Content starts

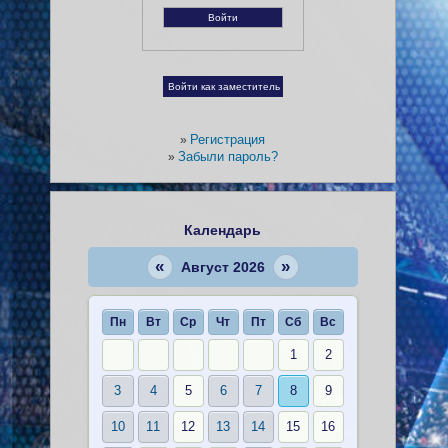
Регистрация
»
Забыли пароль?
»
Календарь
«
»
Август 2026
Пн
Вт
Ср
Чт
Пт
Сб
Вс
1
2
3
4
5
6
7
8
9
10
11
12
13
14
15
16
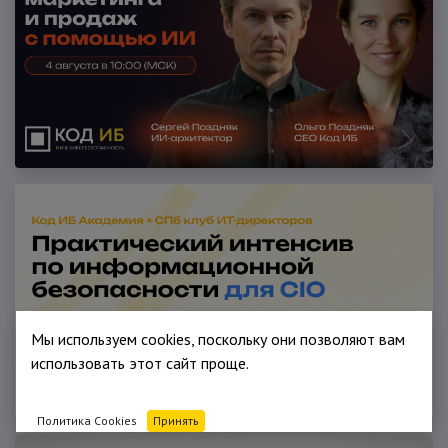
Мы используем cookies, поскольку они позволяют вам
использовать этот сайт проще.
Политика Cookies
Принять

Content ends

Required work >> All of the lines above must be repeated without alteration, though the pictures are to be excluded.

Answer area >>
Регистрация
»
Забыли пароль?
»
Календарь
«
»
Август 2026
Пн
Вт
Ср
Чт
Пт
Сб
Вс
1
2
3
4
5
6
7
8
9
10
11
12
13
14
15
16
Мы используем cookies, поскольку они позволяют вам
использовать этот сайт проще.
Политика Cookies
Принять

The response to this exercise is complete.